L’arbre, pas plus que l’huissier, ne peut à lui seul créer les conditions équilibrées de vie ou d’exercice. Ils seraient tous deux livrés sans défense aux vents dévastateurs et aux prédateurs.

A plusieurs en revanche, les arbres, comme la communauté des huissiers, forment un écosystème.

Cet écosystème modère les températures extrêmes, froides ou chaudes et emmagasinent de grandes quantités d’eau et augmentent l’humidité atmosphérique.

Dans un tel environnement, les arbres peuvent vivre en sécurité et connaitre une grande longévité.

Pour maintenir cet idéal, la communauté doit à tout prix perdurer. Si chaque individu ne s’occupait que de lui-même, nombre d’entre eux n’atteindraient jamais l’âge adulte. Une mort successive provoquerait de grandes trouées dans la canopée par lesquelles les tempêtes pourraient s’engouffrer et endommager la forêt.

Il en est de même pour le maillage territorial, et la force du dernier kilomètre.

Tous les individus en souffriraient.

Chaque arbre est donc utile à la communauté et mérite d’être maintenu en vie. Même les individus malades sont soutenus et approvisionnés en éléments nutritifs jusqu’à ce qu’ils aillent mieux. Une prochaine fois, peut-être, les rôles s’inverseront ils et ce sera l’arbre soutien qui à son tour aura besoin d’aide.

La solidité maximum d’une chaîne est celle de son maillon le plus faible. Cet adage issu du monde artisan, et/ou du monde éclairé, aurait pu être inventé par les arbres.

Sans doute, est-ce parce qu’ils en ont la connaissance intuitive qu’ils s’aident les uns, les autres, sans condition.

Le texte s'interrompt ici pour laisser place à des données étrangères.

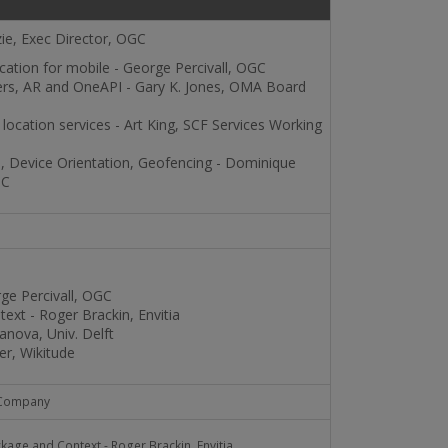
ie, Exec Director, OGC
cation for mobile - George Percivall, OGC
rs, AR and OneAPI - Gary K. Jones, OMA Board
location services - Art King, SCF Services Working
 Device Orientation, Geofencing - Dominique
3C
ge Percivall, OGC
xt - Roger Brackin, Envitia
anova, Univ. Delft
r, Wikitude
 Company
age and Context - Roger Brackin, Envitia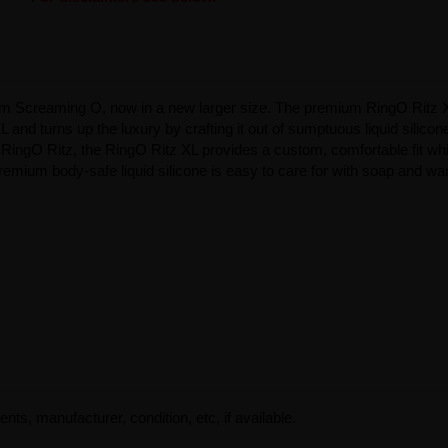
from Screaming O, now in a new larger size. The premium RingO Ritz X
L and turns up the luxury by crafting it out of sumptuous liquid silicone
RingO Ritz, the RingO Ritz XL provides a custom, comfortable fit whil
 premium body-safe liquid silicone is easy to care for with soap and w
ents, manufacturer, condition, etc, if available.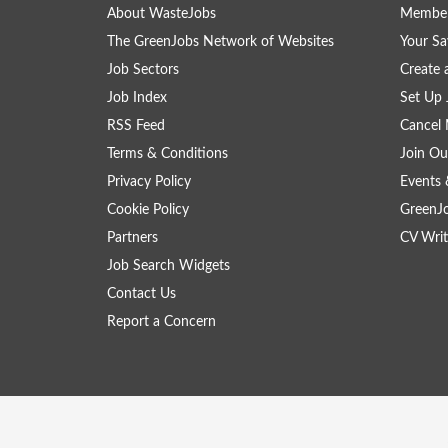
About WasteJobs
Member
The GreenJobs Network of Websites
Your Sa
Job Sectors
Create 
Job Index
Set Up 
RSS Feed
Cancel 
Terms & Conditions
Join Ou
Privacy Policy
Events 
Cookie Policy
GreenJ
Partners
CV Writ
Job Search Widgets
Contact Us
Report a Concern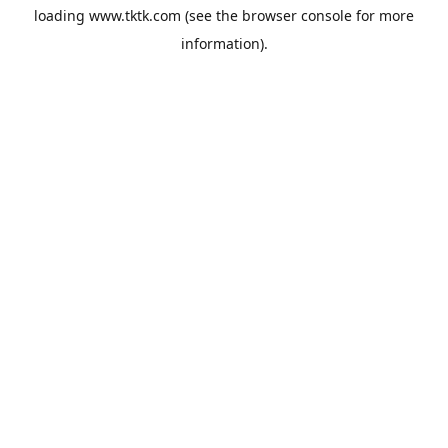
loading
www.tktk.com
(see the
browser console
for more
information).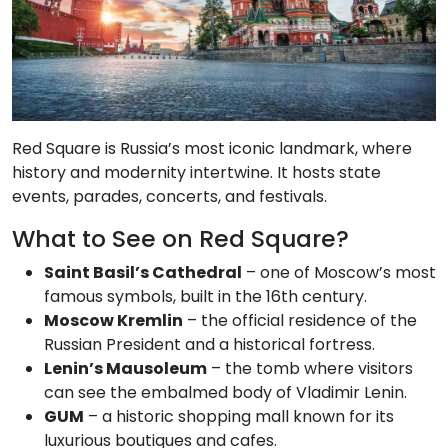
Red Square is Russia’s most iconic landmark, where
history and modernity intertwine. It hosts state
events, parades, concerts, and festivals.
What to See on Red Square?
Saint Basil’s Cathedral
– one of Moscow’s most
famous symbols, built in the 16th century.
Moscow Kremlin
– the official residence of the
Russian President and a historical fortress.
Lenin’s Mausoleum
– the tomb where visitors
can see the embalmed body of Vladimir Lenin.
GUM
– a historic shopping mall known for its
luxurious boutiques and cafes.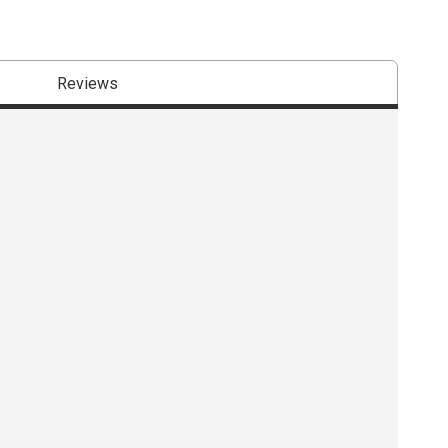
Reviews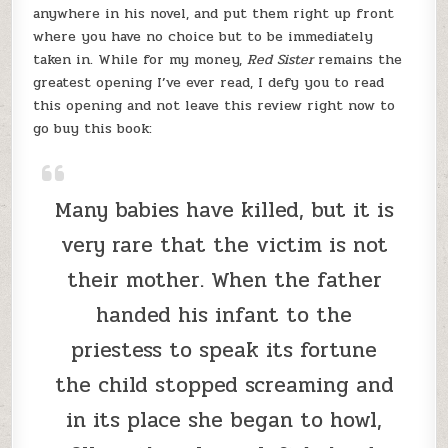
anywhere in his novel, and put them right up front
where you have no choice but to be immediately
taken in. While for my money,
Red Sister
remains the
greatest opening I’ve ever read, I defy you to read
this opening and not leave this review right now to
go buy this book:
Many babies have killed, but it is
very rare that the victim is not
their mother. When the father
handed his infant to the
priestess to speak its fortune
the child stopped screaming and
in its place she began to howl,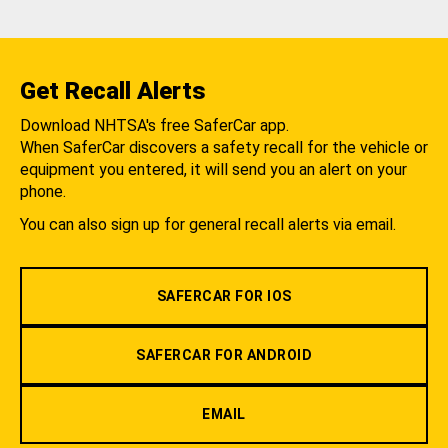
Get Recall Alerts
Download NHTSA's free SaferCar app.
When SaferCar discovers a safety recall for the vehicle or
equipment you entered, it will send you an alert on your
phone.
You can also sign up for general recall alerts via email.
SAFERCAR FOR IOS
SAFERCAR FOR ANDROID
EMAIL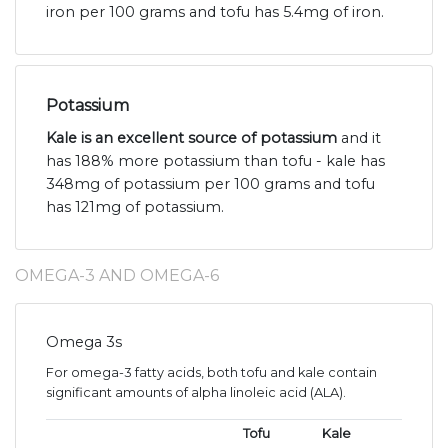
iron per 100 grams and tofu has 5.4mg of iron.
Potassium
Kale is an excellent source of potassium
and it
has 188% more potassium than tofu - kale has
348mg of potassium per 100 grams and tofu
has 121mg of potassium.
OMEGA-3 AND OMEGA-6
Omega 3s
For omega-3 fatty acids, both tofu and kale contain
significant amounts of alpha linoleic acid (ALA).
Tofu
Kale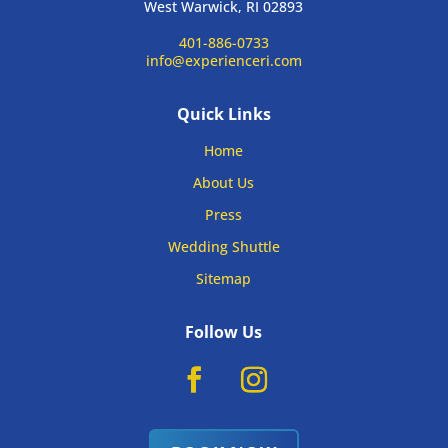
West Warwick, RI 02893
401-886-0733
info@experienceri.com
Quick Links
Home
About Us
Press
Wedding Shuttle
Sitemap
Follow Us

Cette dernière image peut constituer une partie de l’ADN de l’union et de ses membres tout en symbolisant nos engagements.

Notre engagement c’est aussi de rendre compatible la profession règlementée, la liberté d’entreprendre et une nouvelle économie de marché numérique par:

  • Notre capacité d’adaptation.
  • Notre intelligence collective.
  • Le développement de nos réseaux.
  • Le partage de nos outils.
  • Le partage de nos réflexions

Notre syndicat souhaite rendre compatibles des notions que l’on voudrait nous opposer.

Nous devons incarner nos structures d’exercice, lieu principal de la création de valeurs, de croissance.

C’est l’endroit où nous nous réalisons tous les jours, autour de l’envie de faire, de l’amour du métier et du plaisir de partager.

Dirigeants de nos structures, nous allons devoir intégrer de nouvelles formes d’économie et de nouvelles méthodes d’organisation adaptées.

De notre compréhension commune naitra notre vision commune où chacun pourra exprimer sa créativité.

Le pouvoir du cercle doit remplacer celui de la pyramide et le réseau supplanter la stratégie individuelle.

La force du réseau où de petites unités mises en réseau ont plus de potentiel que de gros systèmes d’organisation. Small is power full, ou encore la puissance de la petitesse à la condition de faire naitre un réseau, de faire naitre une envie commune.

Vous l’avez vu, l’intelligence artificielle n’est pas qu’une vue de l’esprit.

Aujourd’hui, la technique nous permet de scanner une décision de justice, d’éditer un acte de signification avec les bonnes voies de recours et de chainer automatiquement un processus de recouvrement comminatoire ou judiciaire entièrement dématérialisé en un clic.

De ce fait, la capacité de traitement n’est plus un frein à la croissance, au volume, à la théorie du risque de nos clients et gageons que tout ce qui est automatisable le sera.

Parions ensemble que nous arriverons à résoudre, l’équation constituée par le chemin qui existe entre :

D’une part « la stratégie d’offre ‘’huissier de justice’’ du premier clic informatique »

Et d’autre part « la force du dernier kilomètre »

Résoudre cette équation est notre enjeu pour les cinq prochaines années.

Gageons que notre instance ordinale et notre Syndicat Patronal puissent ensemble relever ce défi.